**Work required**. Pull every line holding the word "different" from the data below and copy it.

**Task material**.

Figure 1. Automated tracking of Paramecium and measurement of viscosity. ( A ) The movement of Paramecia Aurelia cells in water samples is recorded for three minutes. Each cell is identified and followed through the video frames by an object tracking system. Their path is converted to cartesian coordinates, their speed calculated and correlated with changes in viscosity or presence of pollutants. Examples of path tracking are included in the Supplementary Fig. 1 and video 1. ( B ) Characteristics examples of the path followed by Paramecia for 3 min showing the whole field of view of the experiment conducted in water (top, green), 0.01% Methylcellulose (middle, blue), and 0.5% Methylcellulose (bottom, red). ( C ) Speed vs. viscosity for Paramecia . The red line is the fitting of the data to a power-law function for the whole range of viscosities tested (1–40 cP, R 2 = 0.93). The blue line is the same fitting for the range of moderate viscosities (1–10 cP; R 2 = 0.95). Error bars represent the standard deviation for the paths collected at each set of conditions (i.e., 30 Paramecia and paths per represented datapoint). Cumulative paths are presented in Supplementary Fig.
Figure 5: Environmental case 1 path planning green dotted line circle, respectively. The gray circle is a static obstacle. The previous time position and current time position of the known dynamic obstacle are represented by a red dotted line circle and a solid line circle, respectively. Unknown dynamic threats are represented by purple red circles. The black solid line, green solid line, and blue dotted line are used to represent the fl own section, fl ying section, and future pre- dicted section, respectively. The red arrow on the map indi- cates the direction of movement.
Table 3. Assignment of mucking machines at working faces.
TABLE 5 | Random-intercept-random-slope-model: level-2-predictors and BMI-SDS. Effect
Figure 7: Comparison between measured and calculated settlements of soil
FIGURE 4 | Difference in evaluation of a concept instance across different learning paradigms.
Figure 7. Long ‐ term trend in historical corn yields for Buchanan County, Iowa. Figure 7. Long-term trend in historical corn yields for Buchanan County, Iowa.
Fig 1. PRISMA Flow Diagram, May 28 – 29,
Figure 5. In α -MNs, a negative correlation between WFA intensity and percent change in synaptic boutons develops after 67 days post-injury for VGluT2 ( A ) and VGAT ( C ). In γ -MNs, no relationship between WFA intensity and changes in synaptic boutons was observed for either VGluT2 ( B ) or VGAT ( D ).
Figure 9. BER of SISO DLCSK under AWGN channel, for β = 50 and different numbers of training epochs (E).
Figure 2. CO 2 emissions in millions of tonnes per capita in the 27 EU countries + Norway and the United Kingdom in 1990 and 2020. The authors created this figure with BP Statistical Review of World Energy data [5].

**Reply to the task**.
FIGURE 4 | Difference in evaluation of a concept instance across different learning paradigms.
Figure 9. BER of SISO DLCSK under AWGN channel, for β = 50 and different numbers of training epochs (E).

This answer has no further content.